If you just want to kick the tires and see a bill show up on your own machine, I’d start small and then immediately jump to real data. Run the minimal “Alice uses storage” story in examples/tx/ to see how Mint, OpenMeter, Consume, and CloseMeter fit together, then head straight to examples/depin/ and follow the README. That second step is the real point of the project for me: take a slice of on-chain activity, replay it as Consume transactions, and check that you and I both end up with the same numbers.
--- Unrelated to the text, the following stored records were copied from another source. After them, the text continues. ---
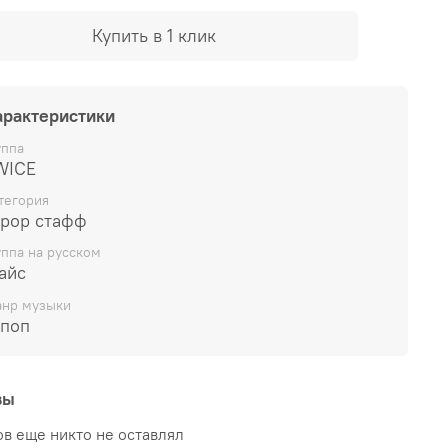
Купить в 1 клик
арактеристики
уппа
WICE
тегория
-pop стафф
уппа на русском
айс
нр музыки
-поп
вы
в еще никто не оставлял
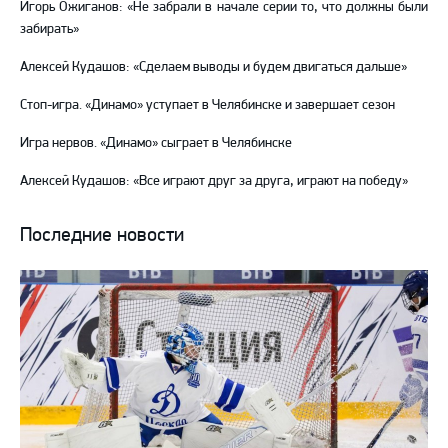
Игорь Ожиганов: «Не забрали в начале серии то, что должны были
забирать»
Алексей Кудашов: «Сделаем выводы и будем двигаться дальше»
Стоп-игра. «Динамо» уступает в Челябинске и завершает сезон
Игра нервов. «Динамо» сыграет в Челябинске
Алексей Кудашов: «Все играют друг за друга, играют на победу»
Последние новости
For the DIMO run that produced the screenshots in this post, I sampled the last 100 transfers from the DIMO token contract on Polygon and ended up with 74 usable transfers. After scaling 18‑decimal token amounts down to 6 decimals, that worked out to 20,648,615,899 reward units, priced at a unit price of 1. Replaying those 74 transfers as Consume events against a single dimo-rewards meter gave me exactly what I hoped for: one account, one meter, and one report that I can throw away and recompute any time from nothing but tx.log.

SIM Dune DIMO transfer analysis for the sampled window
How the sampled DIMO window actually looks: transfers per day, total units, top senders, and size distribution before turning everything into Consume events.
SIM Dune DIMO rewards replayed through Metering Chain
One concrete run of the SIM Dune DIMO rewards demo: 74 transfers, 20,648,615,899 units, and a deterministic bill that anyone can replay from tx.log.

If you want to see every command that produced that result, they’re all in examples/depin/: the point of the blog post is just to show that the whole thing reduces to “indexer output in, reproducible bill out.”


If you want to dig into the repo

To reproduce anything in this post, you don’t need more documentation. You just need the repo. The minimal “Alice uses storage” story lives in examples/tx/, the DIMO / SIM Dune demo lives in examples/depin/, and the copy I drafted against while writing this article was checked out under GitHub repo egpivo/metering-chain.

Under the hood, the design is deliberately small: pure data types and pure transactions (Mint, OpenMeter, Consume, CloseMeter) on one side, and a thin storage/CLI layer on the other. Storage is just an append-only tx.log plus occasional state.bin snapshots; on restart you load the latest snapshot (or genesis) and replay tx.log[snapshot_tx_id+1..] to get back to the exact same state. That’s what makes the DIMO demo work: all the SIM / Dune / plotting code lives outside, and the core just sees a sequence of signed Consume calls.

Internal architecture of Metering Chain: domain state machine over an append-only log
The repo’s core architecture: a pure billing state machine over an append-only log and snapshots, wired up to a thin CLI and storage layer.

The end-to-end tests in tests/basic_flow.rs are basically “does replay really give me the same bill?” scenarios: snapshot part-way through, append more txs, restart, and assert the reconstructed State matches. As long as you keep tx.log and one snapshot (or genesis), you can always recompute balances, meters, and receipts, which is exactly the property you want for DePIN and other usage-based systems.